Developer access control in NAIS is backed by Google Cloud IAM and Kubernetes RBAC. The platform is responsible for setting up the necessary roles and permissions in Google Cloud IAM and Kubernetes RBAC according to the teams registered in NAIS Teams by the developers.

Tools and services provided by the platform to the developers are exposed securely in two ways:

  1. On a private network only accessible to authenticated users over naisdevice to trusted devices using secure WireGuard VPN tunnels.

  2. On a public network behind Identity Aware Proxy (IAP) which ensures that all developers are authenticated with their personal user accounts.

User authentication

User authentication and authorization ("authnz") is the responsibility of each application running on the plattform. Authorization (i.e. "who is allowed to see and do what under which circumstances") is part of the business logic for each domain, so it makes sense that it is handled by the teams in their apps. Doing authnz right is complicated, so the plattform offers a few tools and services to assist.

We recommend using OIDC to authenticate humans. The platform will (given a few lines of configuration) automatically provision clients at our main identity providers Azure AD (for employees) and ID-porten (for the public). The secrets associated with these clients are handled behind the scenes and rotated regularly. To ease handling the OIDC flows we offer our "OIDC as a sidecar" named Wonderwall.

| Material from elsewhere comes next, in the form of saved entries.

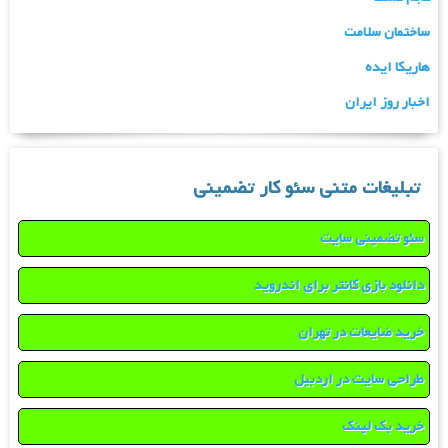
ساختمان سلامت
هاریکا ایده
اخبار روز ایران
تبلیغات متنی سئو کار تضمینی
سئو تضمینی سایت
دانلود بازی کانتر برای اندروید
خرید ضایعات در تهران
طراحی سایت در اردبیل
خرید بک لینک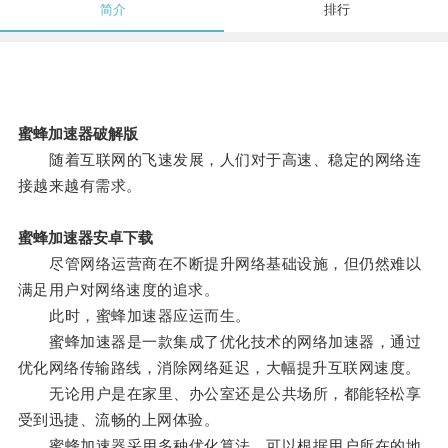
简介
排行
蜜蜂加速器破解版
随着互联网的飞速发展，人们对于高速、稳定的网络连
接越来越有需求。
蜜蜂加速器安卓下载
尽管网络运营商在不断提升网络基础设施，但仍然难以
满足用户对网络速度的追求。
此时，蜜蜂加速器应运而生。
蜜蜂加速器是一款集成了优化技术的网络加速器，通过
优化网络传输路线，消除网络延迟，大幅提升互联网速度。
无论用户是在家里、办公室还是公共场所，都能轻松享
受到迅捷、流畅的上网体验。
蜜蜂加速器采用多种优化算法，可以根据用户所在的地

For service to service-communication further down in the call chain we offer our own implementation of the "OAuth2 Token Exchange" standard named TokenX. Using TokenX eliminates the need for shared "service users" with long-lived credentials and wide permissions.

For machine to machine-communication between government agencies "Maskinporten" is widely used. The platform offers the same type of support for integrating with Maskinporten as we do for the other OIDC/OAuth uses cases mentioned above.

Network security

Network security in NAIS is achieved by Access Policy that is backed by Kubernetes Network Policies. This controls traffic between pods in the same cluster as well as outgoing traffic from the cluster.

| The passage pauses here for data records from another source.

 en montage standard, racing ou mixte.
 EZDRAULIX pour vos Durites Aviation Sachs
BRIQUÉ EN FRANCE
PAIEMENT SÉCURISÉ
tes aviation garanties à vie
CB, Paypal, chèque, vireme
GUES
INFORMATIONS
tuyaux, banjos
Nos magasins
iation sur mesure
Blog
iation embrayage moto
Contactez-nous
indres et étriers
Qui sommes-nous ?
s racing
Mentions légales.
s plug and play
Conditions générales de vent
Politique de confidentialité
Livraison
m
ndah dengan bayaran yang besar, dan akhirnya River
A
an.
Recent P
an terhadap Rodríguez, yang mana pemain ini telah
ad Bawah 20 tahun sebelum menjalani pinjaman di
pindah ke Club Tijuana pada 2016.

Pod-to-pod traffic is also protected by mTLS with Linkerd that attaches a sidecar to every pod that handles the encryption and decryption of traffic between pods and authenticates the identity of the pods.

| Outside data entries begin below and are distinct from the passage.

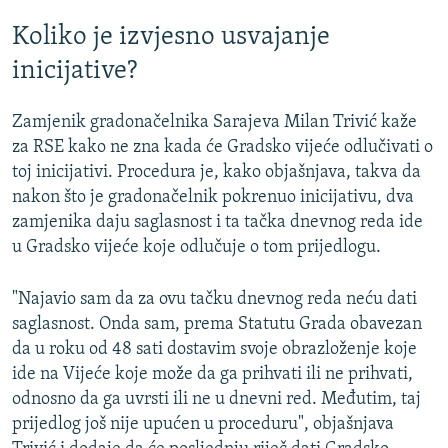
Koliko je izvjesno usvajanje
inicijative?
Zamjenik gradonačelnika Sarajeva Milan Trivić kaže
za RSE kako ne zna kada će Gradsko vijeće odlučivati o
toj inicijativi. Procedura je, kako objašnjava, takva da
nakon što je gradonačelnik pokrenuo inicijativu, dva
zamjenika daju saglasnost i ta tačka dnevnog reda ide
u Gradsko vijeće koje odlučuje o tom prijedlogu.
"Najavio sam da za ovu tačku dnevnog reda neću dati
saglasnost. Onda sam, prema Statutu Grada obavezan
da u roku od 48 sati dostavim svoje obrazloženje koje
ide na Vijeće koje može da ga prihvati ili ne prihvati,
odnosno da ga uvrsti ili ne u dnevni red. Međutim, taj
prijedlog još nije upućen u proceduru", objašnjava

In addition to this, NAIS provides integration with Google Cloud Armor for enhanced network security. This controls incoming traffic to the cluster and adds Web Application Firewall (WAF) and Distributed Denial of Service (DDoS) protection.

Logging and monitoring

Application logs are collected and stored in Kibana together with infrastructure components running in the cluster.

Application metrics are collected and stored in Prometheus together with infrastructure components running in the cluster.

Infrastructure, network flow logs and IAM audit logs are available from Google Cloud Monitoring.